L'Allemagne conservera-t-elle son titre?

ATS

5.6.2018

Citée parmi les favoris du tournoi, la Mannschaft espère conserver son titre mondial. Les Allemands, avec Neuer, ne devraient pas rencontrer de difficultés dans un groupe F composé, outre l'Allemagne, du Mexique, de la Suède et de la Corée du Sud.

L'Allemagne a les livres d'histoire dans le viseur en débarquant à la Coupe du monde 2018. La Mannschaft a l'occasion, en Russie, de devenir la nation la plus titrée de la planète ex aequo avec le Brésil et ses cinq étoiles et d'être la première équipe à conserver son titre mondial depuis 56 ans. Le titre mondial, remporté il y a quatre ans au Brésil, a ouvert l'appétit des hommes de Joachim Löw.

Remporter deux Coupes du monde consécutivement n'est en fait arrivé que deux fois dans toute l'histoire d'une compétition née en 1930: l'Italie l'a fait en 1934 et 1938, le Brésil également, en 1958 et 1962. Un autre temps, un autre contexte, un autre football.

L'Allemagne a sans doute les moyens d'enrichir un peu plus sa légende, s'appuyant sur une équipe expérimentée faisant également la part belle à quelques jeunes loups ayant émergé d'un réservoir hallucinant.
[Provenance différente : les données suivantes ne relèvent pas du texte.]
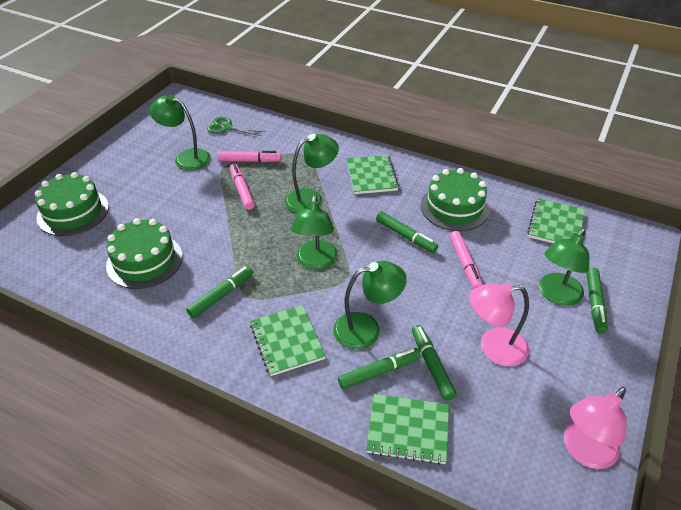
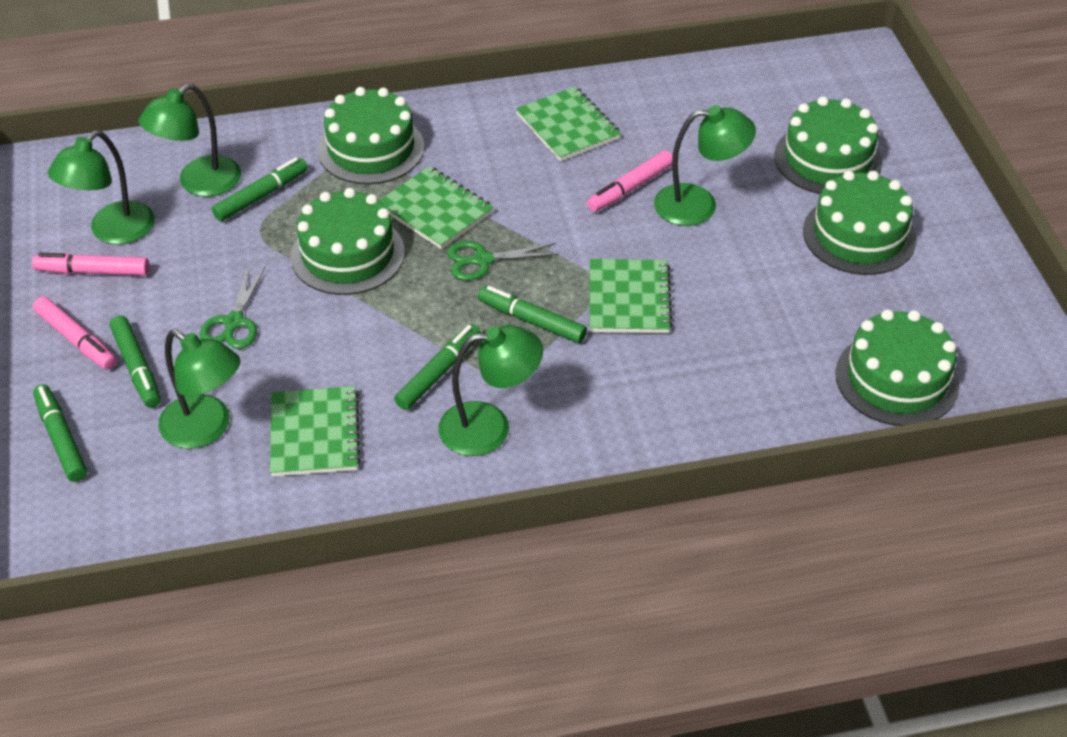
green cake: [35,172,109,236] [106,218,183,289] [421,168,490,231] = 3 -> [291,188,405,295] [318,87,424,184] [774,96,882,194] [803,171,916,275] [835,309,960,426] = 5
green scissors: [207,117,265,136] = 1 -> [200,266,265,349] [447,241,559,281] = 2
pink lamp: [469,283,529,366] [564,387,627,469] = 2 -> none = 0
Un constat renforcé en juin 2017 lors de la victoire de la Mannschaft à la Coupe des Confédérations avec un effectif très jeune et privé de la plupart des cadres.

Même si le groupe F n'est, sur le papier, pas évident à négocier, on imagine mal les Allemands rester à quai au sortir de la phase de poules. La lutte derrière promet en revanche d'être très serrée entre des sélections qui ont globalement la même qualité principale: une solidité qui leur permet de faire déjouer les adversaires.

C'est le cas du Mexique de l'inusable Rafael Marquez (cinquième Coupe du monde pour l'ancien défenseur de Barcelone, lequel fait partie des joueurs ayant disputés le plus de rencontres en Mondial). Dominateurs de la zone CONCACAF, les Mexicains débarqueront à ce Mondial avec une particularité: jamais encore ils n'avaient eu en leur sein plus de joueurs évoluant à l'étranger que de joueurs issus de leur championnat national.

Ayant appris à vivre sans le retraité Zlatan Ibrahimovic, la Suède n'est pas particulièrement spectaculaire ni particulièrement douée. Mais le bloc scandinave est robuste et chercher à le fissurer ne sera pas une partie de plaisir. Pas plus du reste que de courir après une Corée du Sud traditionnellement très physique.

Pour rappel, si la Suisse se qualifie dans son groupe E, elle affrontera en 8e de finale une des équipes de cette poule F.